Sólo tengo cuarenta y cuatro años, pero es como si cien descansaran sobre de

mis espaldas. Mejor dicho sobre mi pelvis.

El trajinar con mis hijos, el no poder parar un minuto entre una obligación y

otra, el creerme terriblemente necesaria e indispensable; el creer que podía ser

Todopoderosa y curarme por si sola, me llevó a no querer ver lo que realmente

tengo, lo que realmente es y existe. Me llevó a mitigar el dolor, día a día, mes a

mes, y año a año.

Pero hoy, que tengo todo el tiempo para mí (mis hijos ya pueden valerse por sí

mismos, y estoy separada). Ahora me hice el tiempo para consultar, y para

reflexionar. Por fin pude ponerle nombre al dolor, a mi dolor.

Endometriosis, se llama.

Endometriosis, le dicen.

Endometriosis; a esta enfermedad que me provoca estos dolores súbitos,

agudos y punzantes. A este compañero inesperado, aunque ya esperado de

cada momento. A este dolor, que me arremete en cualquier segundo, y en

cualquier lugar o situación. Al que me deja doblada, sin respiración (aunque en

verdad, yo soy la que dejo de respirar para ver si el tormento pasa más rápido).
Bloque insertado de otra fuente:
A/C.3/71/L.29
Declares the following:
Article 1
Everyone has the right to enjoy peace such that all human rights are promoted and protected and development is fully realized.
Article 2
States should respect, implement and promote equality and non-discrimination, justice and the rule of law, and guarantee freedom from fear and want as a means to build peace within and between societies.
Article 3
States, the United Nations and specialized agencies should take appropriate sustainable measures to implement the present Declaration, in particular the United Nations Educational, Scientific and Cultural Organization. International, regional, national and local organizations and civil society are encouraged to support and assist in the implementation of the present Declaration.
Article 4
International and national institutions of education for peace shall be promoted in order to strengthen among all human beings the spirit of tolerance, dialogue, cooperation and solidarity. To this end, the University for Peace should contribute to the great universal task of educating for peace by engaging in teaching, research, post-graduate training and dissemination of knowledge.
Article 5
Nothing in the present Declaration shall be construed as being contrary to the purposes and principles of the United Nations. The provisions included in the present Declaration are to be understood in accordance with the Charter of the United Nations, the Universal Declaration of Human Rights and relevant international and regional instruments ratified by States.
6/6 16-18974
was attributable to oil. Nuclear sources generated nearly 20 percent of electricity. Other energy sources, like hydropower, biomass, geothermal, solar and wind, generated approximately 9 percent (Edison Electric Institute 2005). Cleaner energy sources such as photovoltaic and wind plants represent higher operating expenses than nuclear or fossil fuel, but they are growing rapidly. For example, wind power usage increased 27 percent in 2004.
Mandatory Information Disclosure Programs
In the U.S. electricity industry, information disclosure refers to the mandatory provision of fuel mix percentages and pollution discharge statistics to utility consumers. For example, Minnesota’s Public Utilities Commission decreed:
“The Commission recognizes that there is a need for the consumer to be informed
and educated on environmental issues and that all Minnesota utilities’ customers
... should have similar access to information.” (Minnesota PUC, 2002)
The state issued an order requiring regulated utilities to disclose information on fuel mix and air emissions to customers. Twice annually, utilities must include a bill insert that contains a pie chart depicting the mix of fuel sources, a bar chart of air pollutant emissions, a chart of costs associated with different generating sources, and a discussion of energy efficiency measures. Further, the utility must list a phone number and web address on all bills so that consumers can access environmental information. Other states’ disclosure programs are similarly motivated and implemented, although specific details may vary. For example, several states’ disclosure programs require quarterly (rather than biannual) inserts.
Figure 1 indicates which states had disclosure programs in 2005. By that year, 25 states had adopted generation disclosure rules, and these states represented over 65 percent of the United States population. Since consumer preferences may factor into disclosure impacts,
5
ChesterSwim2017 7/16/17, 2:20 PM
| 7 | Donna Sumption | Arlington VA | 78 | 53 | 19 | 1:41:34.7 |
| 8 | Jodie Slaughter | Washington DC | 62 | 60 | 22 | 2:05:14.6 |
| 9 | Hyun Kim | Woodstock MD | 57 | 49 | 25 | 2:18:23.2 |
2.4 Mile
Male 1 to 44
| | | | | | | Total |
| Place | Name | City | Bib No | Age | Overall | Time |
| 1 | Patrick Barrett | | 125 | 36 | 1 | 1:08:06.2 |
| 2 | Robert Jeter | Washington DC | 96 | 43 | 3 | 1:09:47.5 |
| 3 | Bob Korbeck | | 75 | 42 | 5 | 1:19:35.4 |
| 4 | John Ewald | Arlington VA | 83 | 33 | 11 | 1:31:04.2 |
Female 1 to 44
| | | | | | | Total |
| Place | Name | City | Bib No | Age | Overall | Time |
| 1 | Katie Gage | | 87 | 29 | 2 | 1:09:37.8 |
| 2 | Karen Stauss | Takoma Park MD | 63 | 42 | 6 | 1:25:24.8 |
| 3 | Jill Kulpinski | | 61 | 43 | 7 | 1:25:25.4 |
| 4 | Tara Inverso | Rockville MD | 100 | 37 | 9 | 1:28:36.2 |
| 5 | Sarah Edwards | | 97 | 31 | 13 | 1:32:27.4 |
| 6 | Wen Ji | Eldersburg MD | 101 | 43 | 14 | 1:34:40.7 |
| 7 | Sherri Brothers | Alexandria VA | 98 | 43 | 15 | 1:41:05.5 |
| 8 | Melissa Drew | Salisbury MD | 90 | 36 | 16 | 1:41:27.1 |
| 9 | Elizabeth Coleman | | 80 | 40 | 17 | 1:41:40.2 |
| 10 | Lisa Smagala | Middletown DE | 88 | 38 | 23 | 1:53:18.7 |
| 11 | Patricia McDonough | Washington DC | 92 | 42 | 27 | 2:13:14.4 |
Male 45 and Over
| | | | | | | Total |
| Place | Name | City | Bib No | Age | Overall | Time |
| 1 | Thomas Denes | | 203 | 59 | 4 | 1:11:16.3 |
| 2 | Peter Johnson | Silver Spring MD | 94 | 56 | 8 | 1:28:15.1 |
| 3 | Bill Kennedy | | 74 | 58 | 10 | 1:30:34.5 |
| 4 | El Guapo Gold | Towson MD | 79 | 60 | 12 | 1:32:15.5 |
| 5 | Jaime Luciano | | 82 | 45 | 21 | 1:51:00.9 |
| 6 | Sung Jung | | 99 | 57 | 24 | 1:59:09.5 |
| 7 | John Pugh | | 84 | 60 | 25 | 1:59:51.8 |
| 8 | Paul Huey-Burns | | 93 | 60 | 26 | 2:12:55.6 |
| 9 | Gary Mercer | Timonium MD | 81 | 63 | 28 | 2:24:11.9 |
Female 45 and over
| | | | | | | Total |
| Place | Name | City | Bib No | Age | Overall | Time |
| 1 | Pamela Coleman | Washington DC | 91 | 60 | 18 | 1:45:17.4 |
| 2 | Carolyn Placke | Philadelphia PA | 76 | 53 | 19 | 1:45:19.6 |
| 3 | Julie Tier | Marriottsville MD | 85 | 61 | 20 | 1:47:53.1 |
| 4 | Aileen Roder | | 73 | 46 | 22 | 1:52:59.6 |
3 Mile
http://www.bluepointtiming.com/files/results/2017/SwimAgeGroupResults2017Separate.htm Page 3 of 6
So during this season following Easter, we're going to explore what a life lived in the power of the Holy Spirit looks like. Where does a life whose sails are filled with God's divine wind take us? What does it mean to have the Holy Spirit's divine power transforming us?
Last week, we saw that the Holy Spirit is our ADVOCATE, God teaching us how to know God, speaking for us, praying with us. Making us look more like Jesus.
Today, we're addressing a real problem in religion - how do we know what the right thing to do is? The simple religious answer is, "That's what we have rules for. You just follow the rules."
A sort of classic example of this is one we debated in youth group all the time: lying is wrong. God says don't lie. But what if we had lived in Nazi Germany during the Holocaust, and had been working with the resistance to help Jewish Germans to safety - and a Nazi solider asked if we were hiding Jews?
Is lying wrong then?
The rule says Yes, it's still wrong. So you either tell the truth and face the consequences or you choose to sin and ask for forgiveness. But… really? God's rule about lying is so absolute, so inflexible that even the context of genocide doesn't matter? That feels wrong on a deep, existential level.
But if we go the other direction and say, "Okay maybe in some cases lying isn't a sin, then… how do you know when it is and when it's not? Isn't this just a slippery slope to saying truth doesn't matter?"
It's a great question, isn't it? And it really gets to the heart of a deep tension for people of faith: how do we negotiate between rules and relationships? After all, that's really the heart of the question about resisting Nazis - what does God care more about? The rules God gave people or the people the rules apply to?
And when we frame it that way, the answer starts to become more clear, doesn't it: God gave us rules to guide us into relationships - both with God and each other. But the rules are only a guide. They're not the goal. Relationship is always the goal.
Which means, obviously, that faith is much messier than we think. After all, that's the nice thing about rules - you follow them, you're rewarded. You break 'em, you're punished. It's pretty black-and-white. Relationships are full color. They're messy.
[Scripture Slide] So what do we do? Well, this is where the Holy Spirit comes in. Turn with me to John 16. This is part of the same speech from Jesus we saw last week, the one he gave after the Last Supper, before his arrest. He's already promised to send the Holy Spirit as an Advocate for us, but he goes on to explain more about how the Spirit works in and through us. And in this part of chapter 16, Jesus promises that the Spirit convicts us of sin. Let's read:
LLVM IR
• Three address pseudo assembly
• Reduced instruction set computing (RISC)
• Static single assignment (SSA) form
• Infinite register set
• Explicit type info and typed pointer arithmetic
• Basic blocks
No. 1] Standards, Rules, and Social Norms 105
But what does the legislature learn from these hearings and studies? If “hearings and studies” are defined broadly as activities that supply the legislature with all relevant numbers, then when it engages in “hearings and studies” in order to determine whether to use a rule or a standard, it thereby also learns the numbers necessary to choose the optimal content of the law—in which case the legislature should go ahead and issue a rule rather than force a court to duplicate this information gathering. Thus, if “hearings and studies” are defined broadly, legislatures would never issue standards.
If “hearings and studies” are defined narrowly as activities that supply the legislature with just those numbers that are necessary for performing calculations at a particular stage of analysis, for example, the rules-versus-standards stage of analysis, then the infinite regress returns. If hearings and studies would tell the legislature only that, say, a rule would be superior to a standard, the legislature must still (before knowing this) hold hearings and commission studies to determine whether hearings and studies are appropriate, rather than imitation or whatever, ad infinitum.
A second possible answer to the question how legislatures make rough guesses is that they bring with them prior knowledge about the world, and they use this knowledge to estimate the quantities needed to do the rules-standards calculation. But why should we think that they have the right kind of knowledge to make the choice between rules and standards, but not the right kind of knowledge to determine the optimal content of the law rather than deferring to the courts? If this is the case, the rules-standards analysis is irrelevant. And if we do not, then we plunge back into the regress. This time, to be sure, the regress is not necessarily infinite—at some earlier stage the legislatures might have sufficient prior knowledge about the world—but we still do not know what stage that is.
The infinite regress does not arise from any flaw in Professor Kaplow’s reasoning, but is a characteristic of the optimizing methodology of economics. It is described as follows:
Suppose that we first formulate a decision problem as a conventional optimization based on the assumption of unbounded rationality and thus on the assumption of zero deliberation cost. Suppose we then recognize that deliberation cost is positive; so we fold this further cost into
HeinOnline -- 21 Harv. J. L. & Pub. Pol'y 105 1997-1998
Un dolor tan extremo que pareciera que mi estómago, se juntara con mi

espalda y me oprimiera todos los órganos. Un dolor tan insoportable, como si

una espada me fuera clavada de repente. Y después del cual, todo mi cuerpo

queda inerte y con los sentidos sensibilizados al máximo.

Endometriosis; a este sufrir que comenzó en mí, hace ya algunos años.

Recuerdo con vergüenza cuando con recelo, consulté a mi ginecólogo acerca

de los terribles dolores que me producían las relaciones sexuales. Él, después

de una invasiva exploración genital y casi riendo, me dijo: -No se preocupe

señora, todo está bien. ¡No es nada! ¡Tal vez su esposo está muy bien dotado!-

¡Imagínense! mi vergüenza y turbación. Salí de allí, casi llorando y corriendo. Y

nunca más, hasta ahora me atreví a preguntar nuevamente sobre mi dolencia.

(Por supuesto cambié de especialista inmediatamente, muy a pesar de que él

había traído al mundo a mis dos hijos).

En este último tiempo, me dediqué a leer en Internet y en libros de medicina

todo lo que se asemejaba con mi dolencia y encontré muchísimos relatos que

concordaban con mis síntomas. Y la verdad; lo que más me ayudó a volver a

consultar con un médico, son los blogs de ayuda. En ellos encontré respuestas

a mis preguntas. Vi que mis síntomas correspondían a una enfermedad. Vi que

no era la única en el mundo. Pude por fin, sentir que no estaba loca.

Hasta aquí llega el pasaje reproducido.